Assigned task » Filter the data below for the string "Springer" and copy each matching line.

Stored items from a collection »
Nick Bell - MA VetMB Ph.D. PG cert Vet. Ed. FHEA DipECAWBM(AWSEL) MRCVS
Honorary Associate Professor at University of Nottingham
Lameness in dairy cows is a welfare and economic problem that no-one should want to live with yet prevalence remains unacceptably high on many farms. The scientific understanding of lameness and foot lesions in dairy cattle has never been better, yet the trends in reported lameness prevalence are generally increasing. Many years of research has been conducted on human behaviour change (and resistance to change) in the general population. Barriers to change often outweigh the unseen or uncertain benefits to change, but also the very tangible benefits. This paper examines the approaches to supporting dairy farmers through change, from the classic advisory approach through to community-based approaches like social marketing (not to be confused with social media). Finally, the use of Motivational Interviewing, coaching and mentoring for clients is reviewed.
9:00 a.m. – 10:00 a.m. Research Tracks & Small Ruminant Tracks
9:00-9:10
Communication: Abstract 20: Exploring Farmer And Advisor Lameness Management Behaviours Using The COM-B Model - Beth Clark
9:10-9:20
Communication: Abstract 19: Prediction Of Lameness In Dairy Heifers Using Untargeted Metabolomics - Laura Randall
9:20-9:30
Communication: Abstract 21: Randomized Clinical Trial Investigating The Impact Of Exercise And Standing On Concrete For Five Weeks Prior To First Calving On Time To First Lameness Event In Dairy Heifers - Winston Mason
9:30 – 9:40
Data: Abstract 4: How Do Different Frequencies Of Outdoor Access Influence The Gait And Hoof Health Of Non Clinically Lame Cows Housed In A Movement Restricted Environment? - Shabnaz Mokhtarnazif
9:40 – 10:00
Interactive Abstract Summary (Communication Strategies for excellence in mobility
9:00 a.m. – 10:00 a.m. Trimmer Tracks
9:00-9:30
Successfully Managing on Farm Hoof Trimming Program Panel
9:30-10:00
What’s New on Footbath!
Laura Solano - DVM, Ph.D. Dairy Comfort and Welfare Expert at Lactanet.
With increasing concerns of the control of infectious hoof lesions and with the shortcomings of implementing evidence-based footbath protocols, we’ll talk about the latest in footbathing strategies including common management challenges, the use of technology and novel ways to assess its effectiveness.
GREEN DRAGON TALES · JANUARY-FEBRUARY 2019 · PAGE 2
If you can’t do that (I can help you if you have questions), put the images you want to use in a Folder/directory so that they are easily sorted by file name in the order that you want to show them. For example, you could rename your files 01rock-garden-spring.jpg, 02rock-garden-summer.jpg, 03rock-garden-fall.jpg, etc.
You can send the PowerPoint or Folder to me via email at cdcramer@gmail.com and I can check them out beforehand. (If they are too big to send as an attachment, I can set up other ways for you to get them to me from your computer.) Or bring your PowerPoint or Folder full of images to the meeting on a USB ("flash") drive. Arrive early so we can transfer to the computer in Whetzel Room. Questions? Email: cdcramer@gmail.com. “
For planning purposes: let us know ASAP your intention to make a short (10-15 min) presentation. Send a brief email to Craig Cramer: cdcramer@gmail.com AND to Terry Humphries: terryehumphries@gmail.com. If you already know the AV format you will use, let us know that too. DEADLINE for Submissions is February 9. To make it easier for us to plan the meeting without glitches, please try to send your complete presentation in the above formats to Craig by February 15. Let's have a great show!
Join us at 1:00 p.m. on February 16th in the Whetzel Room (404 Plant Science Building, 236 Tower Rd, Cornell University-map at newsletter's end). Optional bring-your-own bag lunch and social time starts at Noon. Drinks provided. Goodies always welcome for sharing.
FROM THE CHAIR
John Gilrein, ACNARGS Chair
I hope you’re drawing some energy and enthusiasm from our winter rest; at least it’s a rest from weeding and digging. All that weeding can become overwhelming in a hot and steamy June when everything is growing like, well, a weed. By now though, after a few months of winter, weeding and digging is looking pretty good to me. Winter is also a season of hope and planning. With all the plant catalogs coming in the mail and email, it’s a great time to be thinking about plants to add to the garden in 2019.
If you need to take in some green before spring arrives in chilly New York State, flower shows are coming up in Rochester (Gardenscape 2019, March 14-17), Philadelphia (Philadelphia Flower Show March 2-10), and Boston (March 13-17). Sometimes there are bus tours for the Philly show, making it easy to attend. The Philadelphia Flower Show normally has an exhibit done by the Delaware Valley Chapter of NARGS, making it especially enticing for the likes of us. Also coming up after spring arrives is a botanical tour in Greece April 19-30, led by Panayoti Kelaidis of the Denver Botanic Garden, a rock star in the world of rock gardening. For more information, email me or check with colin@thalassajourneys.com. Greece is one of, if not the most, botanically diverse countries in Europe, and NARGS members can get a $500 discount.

---

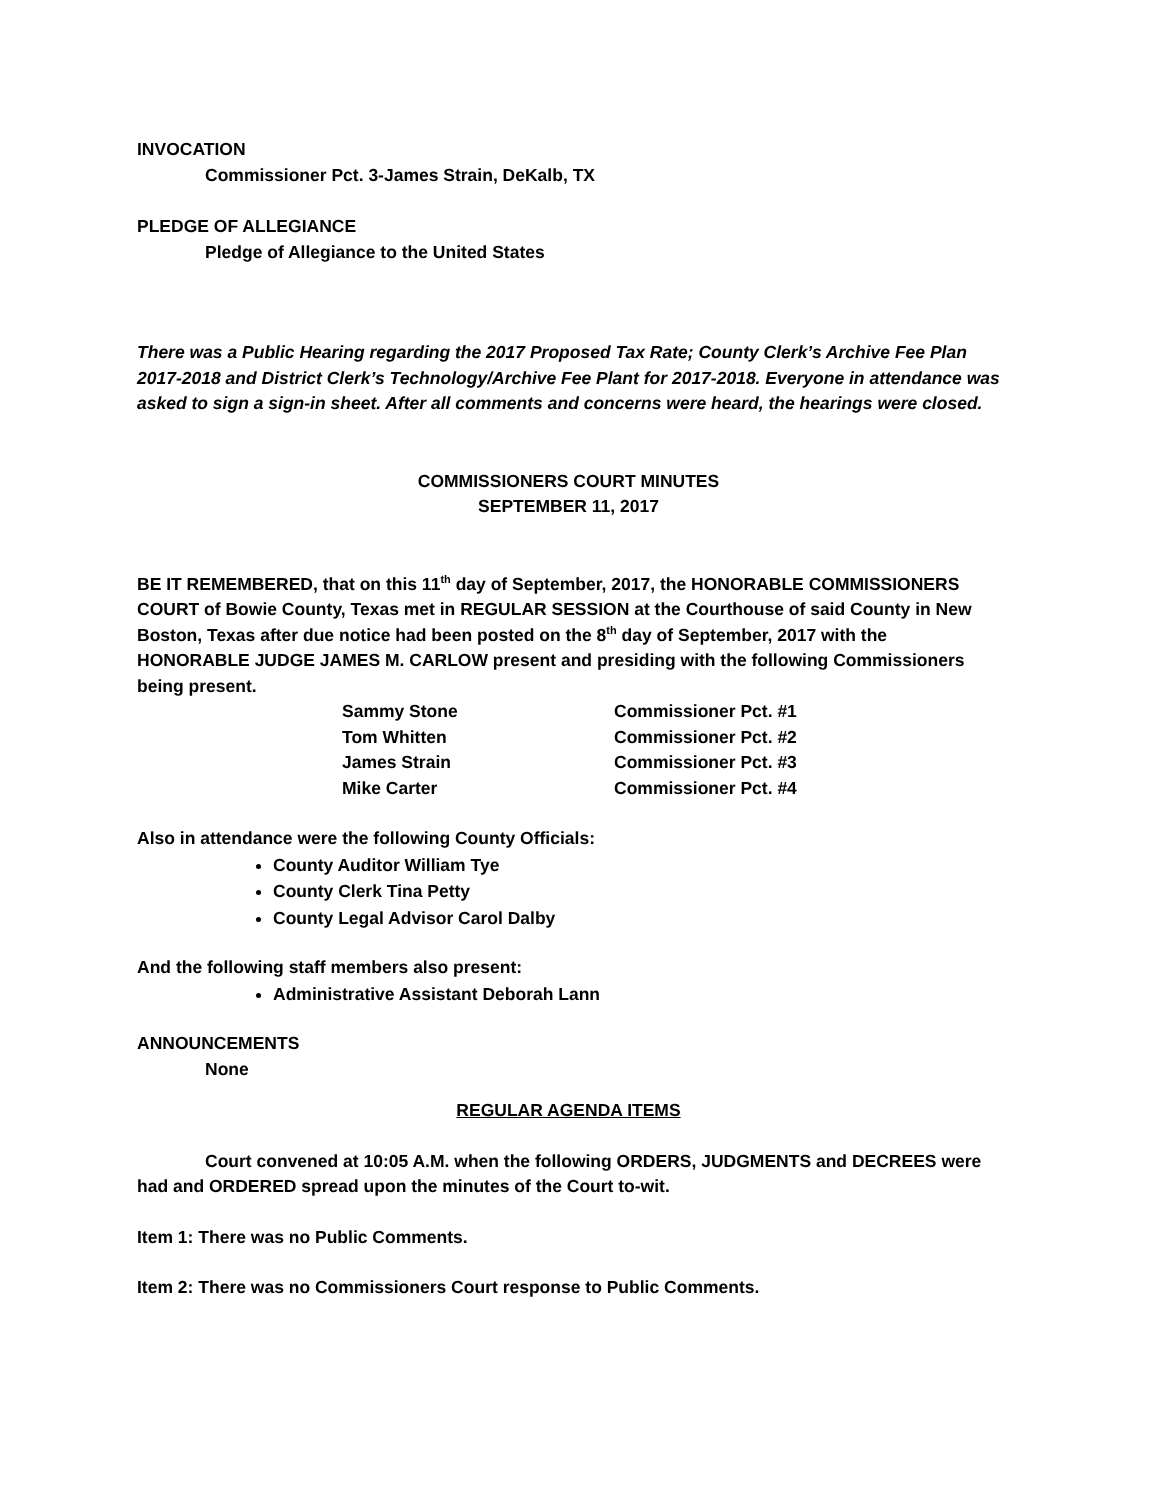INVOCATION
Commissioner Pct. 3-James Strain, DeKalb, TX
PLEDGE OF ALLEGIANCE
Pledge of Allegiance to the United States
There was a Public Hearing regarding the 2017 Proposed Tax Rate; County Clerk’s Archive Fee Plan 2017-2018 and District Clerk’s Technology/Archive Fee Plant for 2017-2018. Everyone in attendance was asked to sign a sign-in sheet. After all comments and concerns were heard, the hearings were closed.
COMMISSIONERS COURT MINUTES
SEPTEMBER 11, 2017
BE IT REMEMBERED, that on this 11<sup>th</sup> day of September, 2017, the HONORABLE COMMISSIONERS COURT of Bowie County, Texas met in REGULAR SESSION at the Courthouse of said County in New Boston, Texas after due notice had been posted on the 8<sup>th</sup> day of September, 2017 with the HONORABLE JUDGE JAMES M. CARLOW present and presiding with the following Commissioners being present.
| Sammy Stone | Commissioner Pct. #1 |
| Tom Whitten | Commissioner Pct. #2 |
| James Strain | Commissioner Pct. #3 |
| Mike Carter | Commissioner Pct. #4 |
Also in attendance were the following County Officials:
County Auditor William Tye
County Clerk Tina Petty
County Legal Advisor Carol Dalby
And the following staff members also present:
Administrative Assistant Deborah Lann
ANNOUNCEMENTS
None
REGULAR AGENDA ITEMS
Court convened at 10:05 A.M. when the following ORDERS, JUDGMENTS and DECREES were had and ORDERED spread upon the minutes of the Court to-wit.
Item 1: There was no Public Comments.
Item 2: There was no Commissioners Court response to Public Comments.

--

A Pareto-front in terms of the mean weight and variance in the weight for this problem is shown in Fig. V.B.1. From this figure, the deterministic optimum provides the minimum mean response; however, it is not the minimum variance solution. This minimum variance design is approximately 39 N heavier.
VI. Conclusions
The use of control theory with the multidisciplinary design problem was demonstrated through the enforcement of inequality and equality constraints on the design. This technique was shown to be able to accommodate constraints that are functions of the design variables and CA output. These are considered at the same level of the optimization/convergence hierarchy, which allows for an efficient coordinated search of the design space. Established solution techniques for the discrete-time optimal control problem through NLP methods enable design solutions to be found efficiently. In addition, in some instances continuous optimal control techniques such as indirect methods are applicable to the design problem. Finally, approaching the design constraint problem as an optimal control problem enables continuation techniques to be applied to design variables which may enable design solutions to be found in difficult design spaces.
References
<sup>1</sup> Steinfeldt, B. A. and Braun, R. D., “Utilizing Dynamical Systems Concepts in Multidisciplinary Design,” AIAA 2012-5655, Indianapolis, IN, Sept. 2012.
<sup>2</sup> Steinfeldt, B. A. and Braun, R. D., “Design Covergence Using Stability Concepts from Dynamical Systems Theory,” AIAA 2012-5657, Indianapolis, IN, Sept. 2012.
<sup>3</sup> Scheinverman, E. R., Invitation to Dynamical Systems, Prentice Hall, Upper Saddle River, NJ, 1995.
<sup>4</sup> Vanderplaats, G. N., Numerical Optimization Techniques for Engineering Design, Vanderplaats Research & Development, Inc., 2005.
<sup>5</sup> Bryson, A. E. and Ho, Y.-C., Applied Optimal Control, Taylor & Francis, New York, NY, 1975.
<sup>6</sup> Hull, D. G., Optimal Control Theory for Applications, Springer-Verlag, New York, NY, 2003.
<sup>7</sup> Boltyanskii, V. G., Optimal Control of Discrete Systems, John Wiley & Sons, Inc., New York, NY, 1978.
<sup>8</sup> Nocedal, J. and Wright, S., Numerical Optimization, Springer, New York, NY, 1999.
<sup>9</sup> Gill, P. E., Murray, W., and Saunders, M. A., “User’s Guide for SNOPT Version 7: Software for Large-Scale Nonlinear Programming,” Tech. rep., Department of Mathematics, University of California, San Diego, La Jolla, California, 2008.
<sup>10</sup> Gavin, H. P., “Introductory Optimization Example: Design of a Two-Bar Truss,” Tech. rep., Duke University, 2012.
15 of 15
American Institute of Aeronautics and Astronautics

Finished exercise »
<sup>6</sup> Hull, D. G., Optimal Control Theory for Applications, Springer-Verlag, New York, NY, 2003.
<sup>8</sup> Nocedal, J. and Wright, S., Numerical Optimization, Springer, New York, NY, 1999.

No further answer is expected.